The fundamental group of reductive Borel-Serre and Satake compactifications

TL;DR

This paper explicitly computes the fundamental groups of reductive Borel-Serre and Satake compactifications for certain arithmetic quotients, revealing their structure in terms of arithmetic subgroups and unipotent elements.

Contribution

It provides the first explicit calculation of the fundamental group of these compactifications, linking it to arithmetic subgroup quotients and unipotent radicals.

Findings

Fundamental group of reductive Borel-Serre compactification is isomorphic to mma/Emma.

Fundamental group of Satake compactifications is similarly computed.

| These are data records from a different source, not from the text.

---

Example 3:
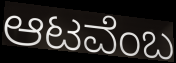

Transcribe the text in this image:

ಆಟವೆಂಬ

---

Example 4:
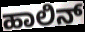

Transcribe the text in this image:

ಹಾಲಿನ್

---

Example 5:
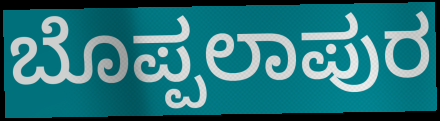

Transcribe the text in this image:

ಬೊಪ್ಪಲಾಪುರ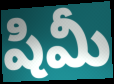
షిమీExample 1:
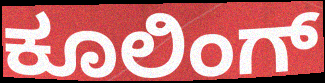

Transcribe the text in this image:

ಕೂಲಿಂಗ್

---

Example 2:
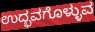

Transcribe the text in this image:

ಉದ್ಭವಗೊಳ್ಳುವ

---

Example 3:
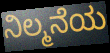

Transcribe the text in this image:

ನಿಲ್ಮನೆಯ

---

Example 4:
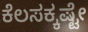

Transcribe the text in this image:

ಕೆಲಸಕ್ಕಷ್ಟೇ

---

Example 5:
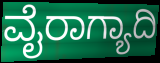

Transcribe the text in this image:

ವೈರಾಗ್ಯಾದಿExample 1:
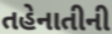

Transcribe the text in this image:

તહેનાતીની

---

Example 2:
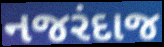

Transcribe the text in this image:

નજરંદાજ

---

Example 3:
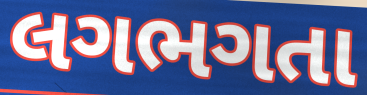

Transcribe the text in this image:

લગભગતા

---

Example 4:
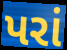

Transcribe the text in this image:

પરાં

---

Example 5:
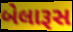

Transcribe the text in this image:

બેલારૂસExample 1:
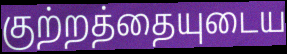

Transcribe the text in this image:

குற்றத்தையுடைய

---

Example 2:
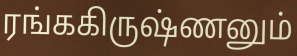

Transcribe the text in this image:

ரங்ககிருஷ்ணனும்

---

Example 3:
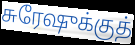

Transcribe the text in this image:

சுரேஷுக்குத்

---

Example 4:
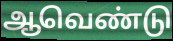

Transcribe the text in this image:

ஆவெண்டு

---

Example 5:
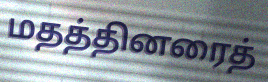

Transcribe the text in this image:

மதத்தினரைத்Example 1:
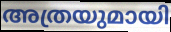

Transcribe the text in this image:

അത്രയുമായി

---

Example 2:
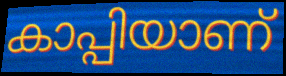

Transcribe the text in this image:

കാപ്പിയാണ്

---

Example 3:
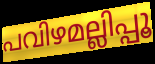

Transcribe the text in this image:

പവിഴമല്ലിപ്പൂ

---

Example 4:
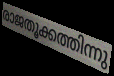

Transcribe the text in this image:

രാജതൂക്കത്തിന്നു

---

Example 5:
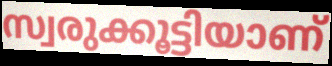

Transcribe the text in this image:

സ്വരുക്കൂട്ടിയാണ്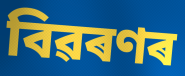
বিৱৰণৰ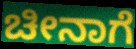
ಚೀನಾಗೆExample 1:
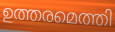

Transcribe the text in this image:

ഉത്തരമെത്തി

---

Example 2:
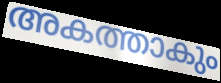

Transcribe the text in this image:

അകത്താകും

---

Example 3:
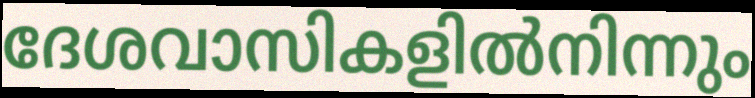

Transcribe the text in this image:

ദേശവാസികളിൽനിന്നും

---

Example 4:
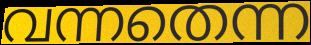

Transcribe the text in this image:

വന്നതെന്ന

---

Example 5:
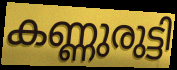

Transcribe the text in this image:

കണ്ണുരുട്ടി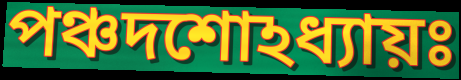
পঞ্চদশোঽধ্যায়ঃ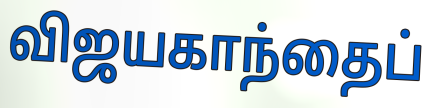
விஜயகாந்தைப்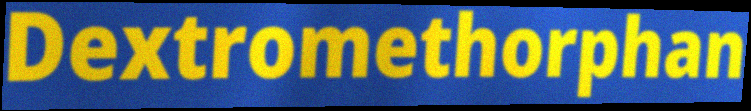
DextromethorphanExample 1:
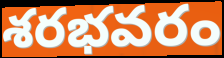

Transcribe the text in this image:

శరభవరం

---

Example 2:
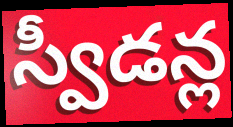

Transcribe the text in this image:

స్వీడన్ల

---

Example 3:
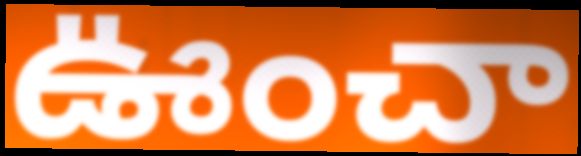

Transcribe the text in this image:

ఊంచా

Results relate to the congruence subgroup kernel C(S,G).

Abstract

Let $G$ be an almost simple, simply connected algebraic group defined over a number field $k$, and let $S$ be a finite set of places of $k$ including all infinite places. Let $X$ be the product over $v\in S$ of the symmetric spaces associated to $G(k_v)$, when $v$ is an infinite place, and the Bruhat-Tits buildings associated to $G(k_v)$, when $v$ is a finite place. The main result of this paper is an explicit computation of the fundamental group of the reductive Borel-Serre compactification of $\Gamma\backslash X$, where $\Gamma$ is an $S$-arithmetic subgroup of $G$. In the case that $\Gamma$ is neat, we show that this fundamental group is isomorphic to $\Gamma/E\Gamma$, where $E\Gamma$ is the subgroup generated by the elements of $\Gamma$ belonging to unipotent radicals of $k$-parabolic subgroups. Analogous computations of the fundamental group of the Satake compactifications are made. It is noteworthy that calculations of the congruence subgroup kernel $C(S,G)$ yield similar results.